Вот я и родной отец. Мы идем за дровами. Он несет топор, я — пилу. Я думаю о многоступенчатом воздействии культуры на широкие народные массы. А о чем думает он сейчас, сию минуту, сию секунду?»
Совпало так, что Василий Васильевич в сию-то секунду и высказал вслух то, что думал:
— На Миколавке, — сказал он, — хороша береза растет. Давно я на нее прицеливаюсь. Только подъезжать неудобно — за оврагом.
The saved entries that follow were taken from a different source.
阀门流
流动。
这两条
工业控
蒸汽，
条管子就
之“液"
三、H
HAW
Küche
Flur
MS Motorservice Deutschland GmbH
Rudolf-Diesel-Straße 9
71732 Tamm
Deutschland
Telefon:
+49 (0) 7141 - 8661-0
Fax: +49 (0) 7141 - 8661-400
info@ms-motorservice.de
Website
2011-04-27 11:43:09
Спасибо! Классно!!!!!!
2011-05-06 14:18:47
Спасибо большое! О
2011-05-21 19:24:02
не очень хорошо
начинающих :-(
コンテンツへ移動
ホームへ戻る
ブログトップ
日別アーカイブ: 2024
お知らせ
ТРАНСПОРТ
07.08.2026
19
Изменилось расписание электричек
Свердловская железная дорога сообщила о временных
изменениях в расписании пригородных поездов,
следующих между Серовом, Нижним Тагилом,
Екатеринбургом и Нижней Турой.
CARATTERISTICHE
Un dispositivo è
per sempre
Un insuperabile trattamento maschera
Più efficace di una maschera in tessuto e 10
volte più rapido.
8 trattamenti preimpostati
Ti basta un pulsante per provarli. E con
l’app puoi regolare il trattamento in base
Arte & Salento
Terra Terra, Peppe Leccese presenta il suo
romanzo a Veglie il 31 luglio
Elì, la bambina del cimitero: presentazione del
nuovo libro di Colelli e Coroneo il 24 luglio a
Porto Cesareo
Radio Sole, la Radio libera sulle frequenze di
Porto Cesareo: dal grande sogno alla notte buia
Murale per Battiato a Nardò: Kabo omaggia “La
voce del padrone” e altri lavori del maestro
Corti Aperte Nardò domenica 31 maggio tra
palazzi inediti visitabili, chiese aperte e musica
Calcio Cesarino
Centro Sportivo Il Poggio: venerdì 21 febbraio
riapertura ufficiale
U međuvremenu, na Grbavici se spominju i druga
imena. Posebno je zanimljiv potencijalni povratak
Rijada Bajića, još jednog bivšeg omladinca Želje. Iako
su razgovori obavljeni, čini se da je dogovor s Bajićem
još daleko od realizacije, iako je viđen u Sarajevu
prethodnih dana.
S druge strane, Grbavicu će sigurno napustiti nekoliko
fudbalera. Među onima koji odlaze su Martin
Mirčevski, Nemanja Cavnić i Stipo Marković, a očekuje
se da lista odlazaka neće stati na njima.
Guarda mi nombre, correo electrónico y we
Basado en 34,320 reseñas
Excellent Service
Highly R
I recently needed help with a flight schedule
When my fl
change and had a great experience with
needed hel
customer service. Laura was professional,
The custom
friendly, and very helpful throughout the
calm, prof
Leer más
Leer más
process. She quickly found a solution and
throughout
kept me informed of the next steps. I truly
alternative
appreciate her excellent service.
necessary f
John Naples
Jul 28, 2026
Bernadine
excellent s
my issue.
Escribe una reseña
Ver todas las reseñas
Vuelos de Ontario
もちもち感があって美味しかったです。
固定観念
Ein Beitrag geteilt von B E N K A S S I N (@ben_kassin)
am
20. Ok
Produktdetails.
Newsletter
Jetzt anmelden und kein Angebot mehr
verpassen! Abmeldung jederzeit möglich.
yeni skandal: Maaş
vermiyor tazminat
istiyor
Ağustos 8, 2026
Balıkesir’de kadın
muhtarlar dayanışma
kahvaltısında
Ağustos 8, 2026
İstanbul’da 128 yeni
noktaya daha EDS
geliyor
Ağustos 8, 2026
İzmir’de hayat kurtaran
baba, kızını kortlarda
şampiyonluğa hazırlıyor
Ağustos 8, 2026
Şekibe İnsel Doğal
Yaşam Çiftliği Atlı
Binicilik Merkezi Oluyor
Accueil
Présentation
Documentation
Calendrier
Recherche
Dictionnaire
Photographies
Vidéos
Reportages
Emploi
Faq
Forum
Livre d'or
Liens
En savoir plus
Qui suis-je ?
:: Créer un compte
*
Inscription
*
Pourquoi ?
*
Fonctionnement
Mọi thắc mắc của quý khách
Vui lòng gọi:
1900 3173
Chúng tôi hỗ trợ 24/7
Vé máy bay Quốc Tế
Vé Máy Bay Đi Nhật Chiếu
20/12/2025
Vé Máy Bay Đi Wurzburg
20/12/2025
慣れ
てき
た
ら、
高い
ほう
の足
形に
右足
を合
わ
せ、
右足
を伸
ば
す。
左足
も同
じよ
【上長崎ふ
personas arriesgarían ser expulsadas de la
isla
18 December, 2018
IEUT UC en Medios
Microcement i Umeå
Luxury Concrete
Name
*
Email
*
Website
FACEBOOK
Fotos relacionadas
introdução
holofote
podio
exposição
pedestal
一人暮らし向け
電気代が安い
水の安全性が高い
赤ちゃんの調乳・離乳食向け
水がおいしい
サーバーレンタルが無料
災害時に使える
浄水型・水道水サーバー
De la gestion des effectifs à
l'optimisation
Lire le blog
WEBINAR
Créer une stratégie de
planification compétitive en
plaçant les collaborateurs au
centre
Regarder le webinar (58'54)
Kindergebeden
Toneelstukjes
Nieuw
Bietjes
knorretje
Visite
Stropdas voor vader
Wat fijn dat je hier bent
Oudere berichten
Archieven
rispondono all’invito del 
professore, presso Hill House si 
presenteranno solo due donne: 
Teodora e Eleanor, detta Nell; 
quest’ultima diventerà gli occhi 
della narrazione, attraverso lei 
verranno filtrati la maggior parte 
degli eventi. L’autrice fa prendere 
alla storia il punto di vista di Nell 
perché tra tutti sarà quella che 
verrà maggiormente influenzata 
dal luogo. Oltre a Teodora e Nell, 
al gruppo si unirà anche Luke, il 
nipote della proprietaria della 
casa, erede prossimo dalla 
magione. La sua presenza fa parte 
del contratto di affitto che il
— Можно заехать со стороны Дерябы.
— Пожалуй, так.
До самого леса шли молча. Вопрос с березой обсужден. Василий Васильевич не любил говорить попусту.
ГЛАВА ДВЕНАДЦАТАЯ
Дмитрия вызвал к себе директор. Надо сказать о нем несколько слов, потому что он был примечательный человек, так по крайней мере казалось всем студентам. Уж одно то, что он мог пойти со студентами «на угол» и провести там с ними вечер за тяжелым мраморным столиком, не лишено выразительности и характера. Пива он, правда, пил немного, ссылаясь на возраст и печень, но стихов поневоле приходилось принимать ударную, едва ли не токсическую, порцию.
Василий Сидорович слушал каждое стихотворение истово. А ведь были и никчемные и вовсе пустяковенькие стихи.
Выслушав, нужно сказать если не директорское (в условиях пивного бара), то, во всяком случае, свое старшее мнение. Сказать без ущемления поэтического самолюбия, с одной стороны (педагог!), без фальши и лжи — с другой.
— А что, а что? — начинал он своей обычной скороговорочкой. — Сочные стихи мужик-то пишет. И мысль… Очень интересная мысль. Вспоминаю по какой-то странной аналогии одно стихотворение Анненского «Из кипарисового ларца…».